Please resume the account below of gunmen seizing Prime Minister Zidan at a Tripoli hotel, picking up right after its last sentence.

SELECTED EXCERPT:
-*-
The militiamen, angry over a U.S. Special Forces team seizing of suspected al-Qaeda bigwig Abu Anas al-Liby in Tripoli seven days ago, used pick-up trucks equipped with anti-aircraft guns to block entrances to the luxury Corinthia Hotel in downtown Tripoli where Zidan resides in a suite on the 22nd floor.

Witnesses, including guards assigned to the hotel by the Interior Ministry, say about 400 gunmen were involved in the abduction and that the leaders marched into the cavernous, marble-floored lobby demanding to know from alarmed nighttime staff the whereabouts of the Prime Minister. A receptionist was hauled off when he refused to say. The gunmen brandished a warrant for Zidan’s arrest on national security and corruption charges, signed by the Prosecutor General, says Khalil Yahia, the head of the government security team at the Corinthia, which also houses several foreign missions.

“I was shocked,” he says. “I was thinking, ‘How could they have an arrest warrant for the Prime Minister?’” The militiamen grabbed most of the hotel’s surveillance equipment and tapes. “There was no gunfire—we only had about half-a-dozen guards on duty. There wasn’t anything we could do. I didn’t call for reinforcements, because these people—the ones waving the warrant—would have been the people detailed to be the reinforcements.”

For half-an-hour, from 2:50 to 3:20am, the gunmen searched the huge 26-floor hotel, waking up startled guests, many of whom refused to open their doors, before discovering their target and roughing up two guards who tried to block them from storming into Zidan’s suite.
-*-
DATA LISTING:
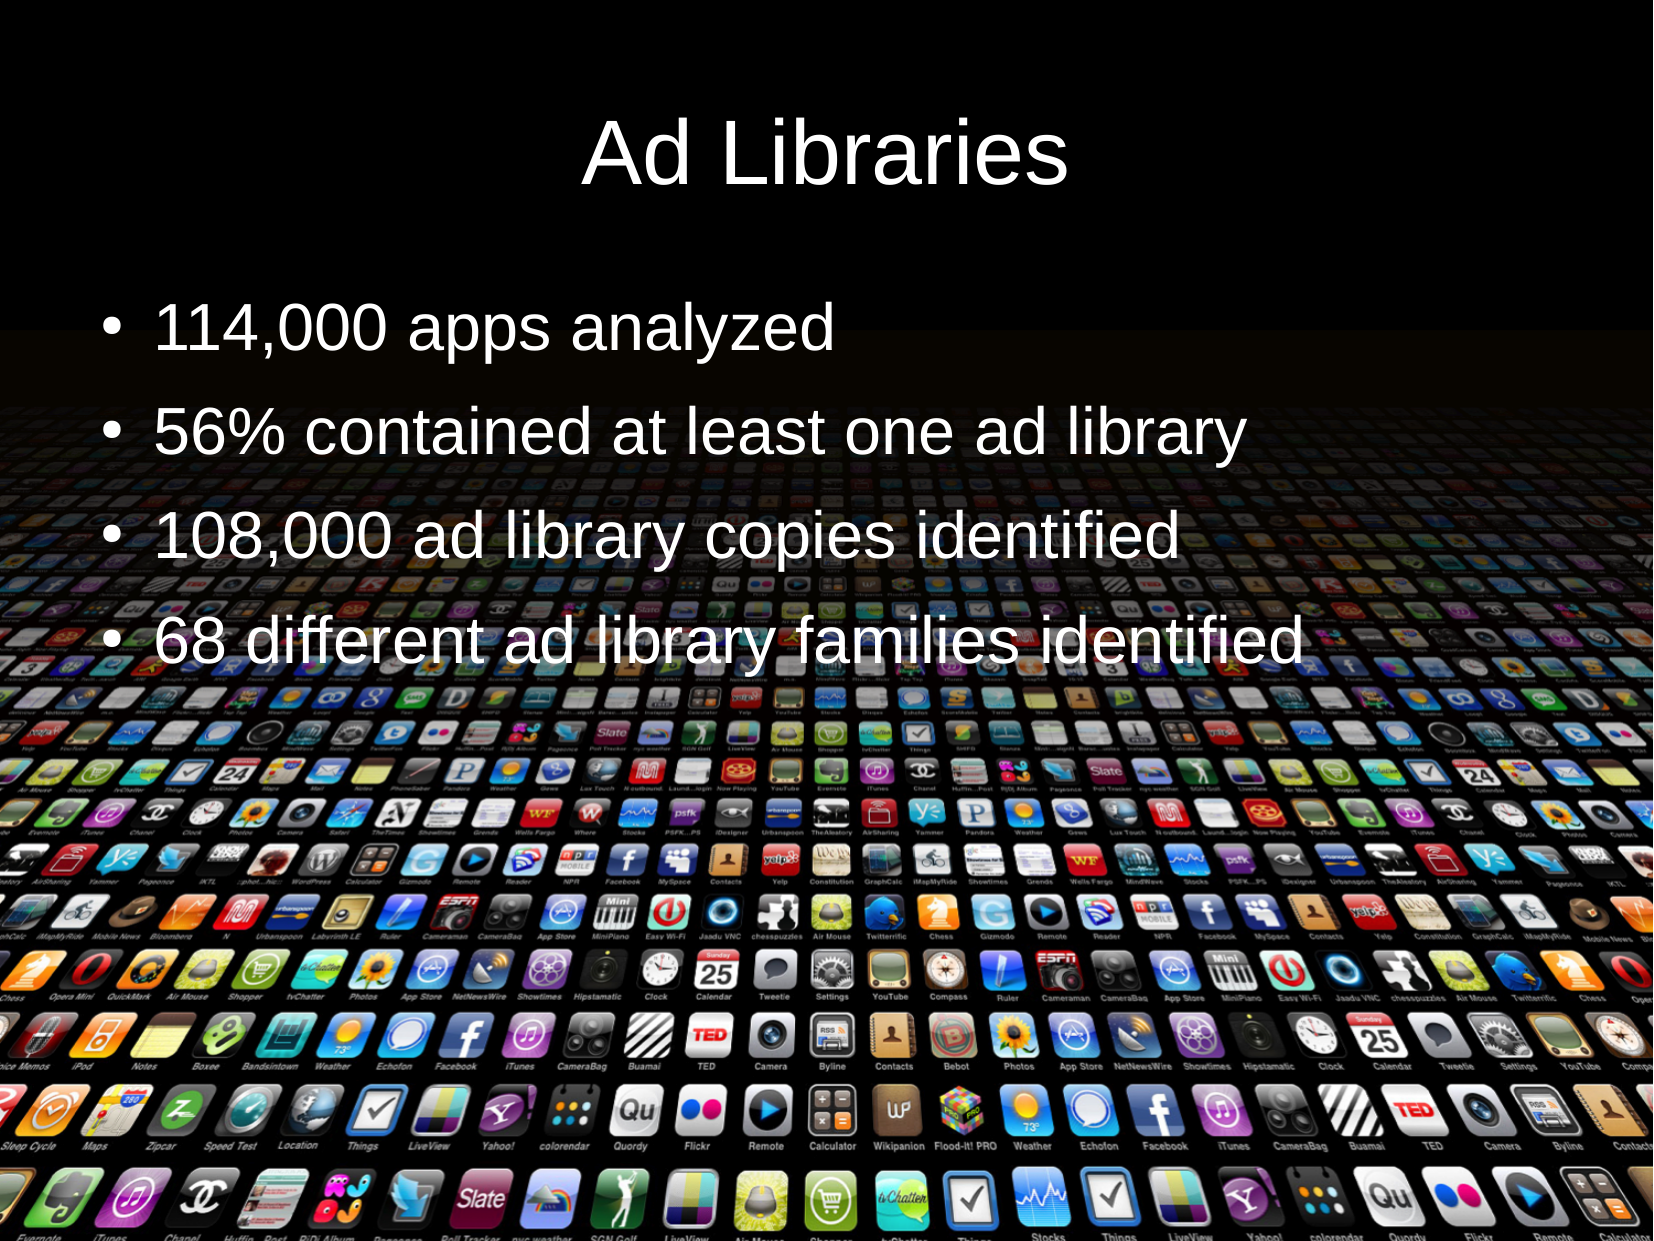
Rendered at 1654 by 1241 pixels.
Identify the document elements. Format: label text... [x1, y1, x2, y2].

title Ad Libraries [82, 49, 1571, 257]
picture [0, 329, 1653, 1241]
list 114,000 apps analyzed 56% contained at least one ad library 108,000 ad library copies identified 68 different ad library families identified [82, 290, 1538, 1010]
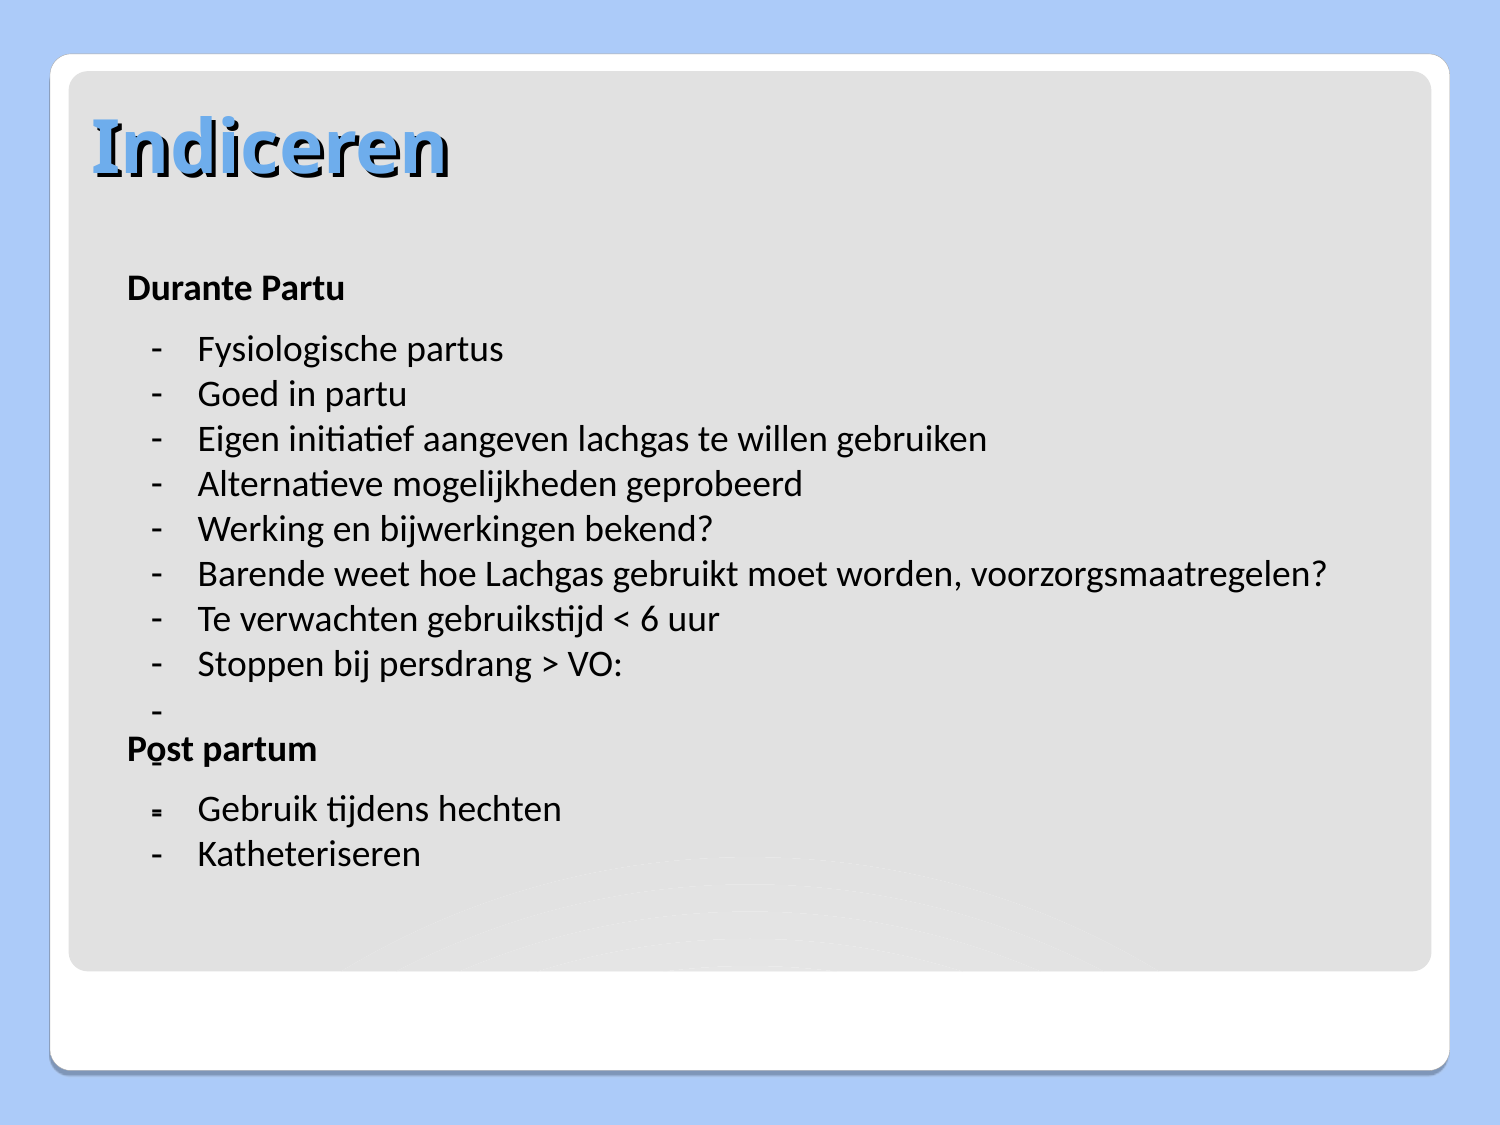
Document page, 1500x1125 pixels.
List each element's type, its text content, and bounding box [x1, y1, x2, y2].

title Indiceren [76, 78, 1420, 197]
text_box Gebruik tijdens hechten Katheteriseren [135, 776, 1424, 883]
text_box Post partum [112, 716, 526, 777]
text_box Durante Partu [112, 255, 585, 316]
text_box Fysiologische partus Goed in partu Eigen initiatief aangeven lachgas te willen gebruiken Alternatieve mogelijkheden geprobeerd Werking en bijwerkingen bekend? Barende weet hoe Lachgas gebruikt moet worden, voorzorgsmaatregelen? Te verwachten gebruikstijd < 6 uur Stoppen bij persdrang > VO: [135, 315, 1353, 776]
-*-
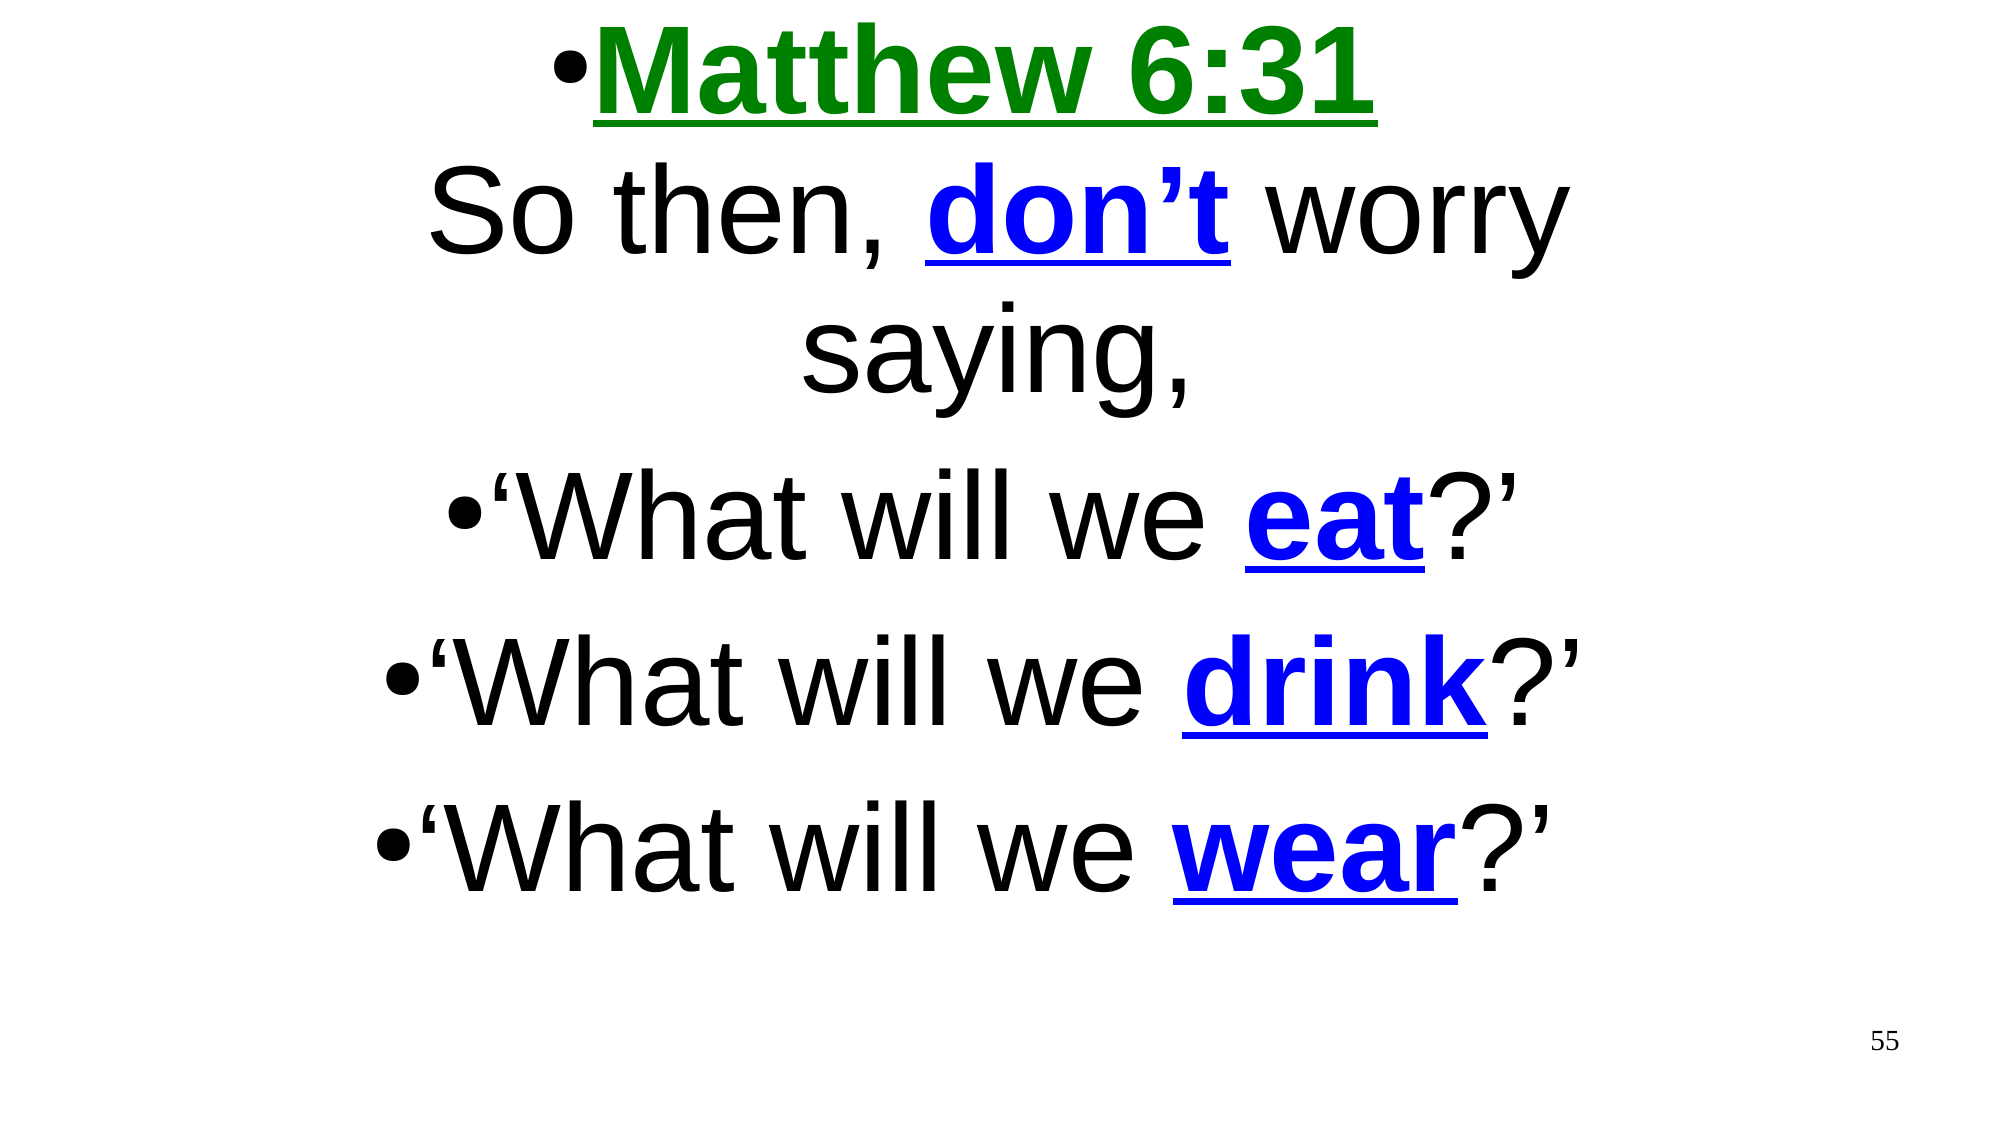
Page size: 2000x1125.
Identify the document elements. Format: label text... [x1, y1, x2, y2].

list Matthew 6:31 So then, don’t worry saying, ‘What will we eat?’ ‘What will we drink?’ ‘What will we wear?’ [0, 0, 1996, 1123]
-*-
RESPONSE FOR THIS EXERCISE:
Yahia, a bearded 28-year-old who fought in the uprising and was raised just yards from the hotel in the old souk, saysthose directly involved in the kidnapping were from two different units that report to the Interior Ministry, the Counter-Crime Agency and the Tripoli Revolutionaries Operations Room. The units are composed of fighters from different militias, including from Misrata and Zawiya, towns that were hardline strongholds in the uprising against Gaddafi, and were set up last June by the president of Libya’s parliament, Nuri Abu Sahmain, who now insists he had no knowledge of the abduction.

Militiamen from Misrata and Zawiya were at the forefront in May of a blockade of government ministries—an action that forced through sweeping legislation banning former Gaddafi loyalists from public office, whether they supported the uprising or not.

Abdel-Moneim al-Hour, an official with the Counter-Crime Agency, confirmed publicly that Zidan has been arrested on accusations of harming state security. He said on Libyan television that the arrest also stemmed from a fraud inquiry launched in June. But a spokesman for the Tripoli Revolutionaries Operations Room claimed none of its fighters were involved.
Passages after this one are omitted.